• [TASK INSTRUCTIONS]:
1. Answer these from the vectorization passage:
(a) How many single precision floating point numbers can each 512-bit register of the Intel Xeon Phi coprocessor store?
(b) Depending on the target machine, what would a developer have to recompile with?
(c) Which precisions does OpenVec support?
2. Write out the stretch of the vectorization passage from "OpenVec is a" through "are both supported.", updating it so that "developer" becomes "programmer".
3. Please go on with the vectorization passage from where it stops.

• [TEXT SHOWN]:
= Beginning of Section =

Wide vectors for processors are becoming more available, such as with the Intel Xeon Phi coprocessor. This coprocessor has 512-bit wide registers, which can each store 16 single precision floating point numbers. The vector units have a peak performance gain of 16 X for single precision floating point operations, and even higher for compounded operations. Vector operations operate on data which can be accessed in a regular manner. Most CPUs and coprocessors today have the ability to perform the same operation on many elements of a vector.

OpenVec is a tool that enables portable explicit vectorization on different architectures. This is important, as a developer does not want to re-write their critical parts of an application for different target systems. The OpenVec library is not tied to a specific hardware architecture, and can optimize code on various platforms. Depending on the target machine, a developer would have to recompile with different header information, which knows about the vector width, as this is different on different systems. OpenVec contains a number of popular intrinsic functions. Single and double precision are both supported.

= End of Section =

• [SUPPLIED RECORDS]:
= Beginning of Section =

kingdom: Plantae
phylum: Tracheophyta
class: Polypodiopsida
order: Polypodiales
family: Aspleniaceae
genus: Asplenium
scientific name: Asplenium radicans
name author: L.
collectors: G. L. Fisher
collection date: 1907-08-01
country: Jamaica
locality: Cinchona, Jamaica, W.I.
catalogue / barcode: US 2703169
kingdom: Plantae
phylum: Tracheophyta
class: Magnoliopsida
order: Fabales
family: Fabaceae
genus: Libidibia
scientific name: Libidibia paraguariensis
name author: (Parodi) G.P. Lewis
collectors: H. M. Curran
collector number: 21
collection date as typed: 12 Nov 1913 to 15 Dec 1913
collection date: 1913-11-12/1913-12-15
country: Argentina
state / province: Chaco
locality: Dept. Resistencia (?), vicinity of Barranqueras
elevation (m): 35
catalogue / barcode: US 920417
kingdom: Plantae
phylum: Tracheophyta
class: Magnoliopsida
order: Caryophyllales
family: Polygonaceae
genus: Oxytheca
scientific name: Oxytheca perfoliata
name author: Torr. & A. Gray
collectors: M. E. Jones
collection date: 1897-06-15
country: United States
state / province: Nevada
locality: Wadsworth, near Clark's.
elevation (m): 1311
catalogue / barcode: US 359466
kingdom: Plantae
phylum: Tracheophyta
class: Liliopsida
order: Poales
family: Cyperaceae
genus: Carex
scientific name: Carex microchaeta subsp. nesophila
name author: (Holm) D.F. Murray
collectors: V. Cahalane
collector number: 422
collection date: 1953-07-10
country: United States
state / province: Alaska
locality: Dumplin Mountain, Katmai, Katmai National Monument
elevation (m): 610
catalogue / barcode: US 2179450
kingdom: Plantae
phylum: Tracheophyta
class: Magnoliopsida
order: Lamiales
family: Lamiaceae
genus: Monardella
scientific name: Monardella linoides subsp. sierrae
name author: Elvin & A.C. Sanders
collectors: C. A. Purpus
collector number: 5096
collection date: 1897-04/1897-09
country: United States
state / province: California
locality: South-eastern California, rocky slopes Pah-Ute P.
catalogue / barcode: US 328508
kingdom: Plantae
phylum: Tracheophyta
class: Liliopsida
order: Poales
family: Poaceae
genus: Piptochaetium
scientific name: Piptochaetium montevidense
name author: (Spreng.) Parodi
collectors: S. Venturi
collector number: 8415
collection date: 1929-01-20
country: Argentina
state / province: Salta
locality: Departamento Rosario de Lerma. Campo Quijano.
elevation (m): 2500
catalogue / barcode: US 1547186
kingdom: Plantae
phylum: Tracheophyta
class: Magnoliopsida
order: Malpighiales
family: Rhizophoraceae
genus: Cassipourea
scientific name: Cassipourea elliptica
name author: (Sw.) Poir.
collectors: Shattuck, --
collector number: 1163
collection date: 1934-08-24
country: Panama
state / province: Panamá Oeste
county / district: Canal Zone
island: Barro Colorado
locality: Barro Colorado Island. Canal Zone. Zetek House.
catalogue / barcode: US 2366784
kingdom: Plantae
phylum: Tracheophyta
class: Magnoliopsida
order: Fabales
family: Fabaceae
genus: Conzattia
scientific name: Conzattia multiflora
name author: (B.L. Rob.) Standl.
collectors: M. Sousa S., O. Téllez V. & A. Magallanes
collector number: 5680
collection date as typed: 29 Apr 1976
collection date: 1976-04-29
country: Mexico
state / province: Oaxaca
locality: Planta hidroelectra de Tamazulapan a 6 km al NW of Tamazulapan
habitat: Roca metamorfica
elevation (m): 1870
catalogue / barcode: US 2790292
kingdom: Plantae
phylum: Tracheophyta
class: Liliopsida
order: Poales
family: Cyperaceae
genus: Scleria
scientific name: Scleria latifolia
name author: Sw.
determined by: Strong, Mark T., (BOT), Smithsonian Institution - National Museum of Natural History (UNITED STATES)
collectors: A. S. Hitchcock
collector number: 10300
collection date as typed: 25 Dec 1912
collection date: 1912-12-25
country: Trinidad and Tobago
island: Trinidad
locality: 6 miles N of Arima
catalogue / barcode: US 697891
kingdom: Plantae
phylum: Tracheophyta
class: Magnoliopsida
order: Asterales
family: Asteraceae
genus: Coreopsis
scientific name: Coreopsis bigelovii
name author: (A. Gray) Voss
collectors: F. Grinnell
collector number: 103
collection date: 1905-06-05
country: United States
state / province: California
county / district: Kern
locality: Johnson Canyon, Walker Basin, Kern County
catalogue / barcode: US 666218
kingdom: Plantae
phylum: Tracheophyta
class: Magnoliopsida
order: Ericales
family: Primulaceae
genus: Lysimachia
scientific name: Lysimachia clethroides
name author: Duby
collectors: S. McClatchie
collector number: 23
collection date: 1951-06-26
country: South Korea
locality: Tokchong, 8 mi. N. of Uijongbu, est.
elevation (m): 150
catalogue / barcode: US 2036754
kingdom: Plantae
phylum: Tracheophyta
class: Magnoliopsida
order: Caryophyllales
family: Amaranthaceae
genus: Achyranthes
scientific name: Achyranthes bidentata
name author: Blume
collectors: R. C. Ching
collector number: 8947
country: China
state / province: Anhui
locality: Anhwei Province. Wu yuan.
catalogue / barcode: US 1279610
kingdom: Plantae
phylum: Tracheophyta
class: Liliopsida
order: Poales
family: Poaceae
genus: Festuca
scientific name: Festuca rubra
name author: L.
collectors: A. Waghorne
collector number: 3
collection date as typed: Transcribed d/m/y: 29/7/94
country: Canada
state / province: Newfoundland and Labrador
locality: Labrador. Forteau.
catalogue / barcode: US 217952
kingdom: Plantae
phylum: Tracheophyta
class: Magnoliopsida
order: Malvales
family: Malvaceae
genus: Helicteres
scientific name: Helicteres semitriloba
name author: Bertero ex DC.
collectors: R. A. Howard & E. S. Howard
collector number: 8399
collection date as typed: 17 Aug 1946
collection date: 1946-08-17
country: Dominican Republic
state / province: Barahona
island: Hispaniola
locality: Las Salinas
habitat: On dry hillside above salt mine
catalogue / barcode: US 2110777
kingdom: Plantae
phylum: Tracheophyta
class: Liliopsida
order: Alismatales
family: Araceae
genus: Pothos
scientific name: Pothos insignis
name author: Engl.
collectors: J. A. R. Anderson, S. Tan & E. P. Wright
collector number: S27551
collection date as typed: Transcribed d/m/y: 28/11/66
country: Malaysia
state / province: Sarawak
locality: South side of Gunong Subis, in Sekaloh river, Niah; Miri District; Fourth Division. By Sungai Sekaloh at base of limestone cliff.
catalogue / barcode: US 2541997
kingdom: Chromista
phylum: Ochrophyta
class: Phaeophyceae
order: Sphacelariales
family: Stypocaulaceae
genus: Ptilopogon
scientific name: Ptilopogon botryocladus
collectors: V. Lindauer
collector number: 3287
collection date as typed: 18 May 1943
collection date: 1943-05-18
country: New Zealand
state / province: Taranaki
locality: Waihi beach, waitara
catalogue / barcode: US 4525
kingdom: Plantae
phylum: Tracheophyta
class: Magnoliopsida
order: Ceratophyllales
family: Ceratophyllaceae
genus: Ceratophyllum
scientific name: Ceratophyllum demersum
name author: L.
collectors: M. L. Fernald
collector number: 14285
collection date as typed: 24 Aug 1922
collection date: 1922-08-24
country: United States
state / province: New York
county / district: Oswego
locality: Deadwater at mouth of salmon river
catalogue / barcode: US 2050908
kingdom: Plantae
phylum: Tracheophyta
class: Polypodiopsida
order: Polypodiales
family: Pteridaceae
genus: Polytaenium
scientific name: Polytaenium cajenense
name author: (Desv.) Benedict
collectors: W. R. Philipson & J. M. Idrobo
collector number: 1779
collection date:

= End of Section =

• [SET OF ANSWERS]:
1.
(a) 16
(b) Different header information, which knows about the vector width
(c) Single and double precision

2.
OpenVec is a tool that enables portable explicit vectorization on different architectures. This is important, as a programmer does not want to re-write their critical parts of an application for different target systems. The OpenVec library is not tied to a specific hardware architecture, and can optimize code on various platforms. Depending on the target machine, a programmer would have to recompile with different header information, which knows about the vector width, as this is different on different systems. OpenVec contains a number of popular intrinsic functions. Single and double precision are both supported.

3.
It is important to be able to express algorithms and then the coding in an architecture independent manner to gain maximum portability. Vectorization, using the available CPUs and coprocessors such as the Intel Xeon Phi coprocessor, are critical for HPC applications where performance is of the highest importance. However, since architectures change over time and become more powerful, using libraries that can adjust to the new architectures is quite important.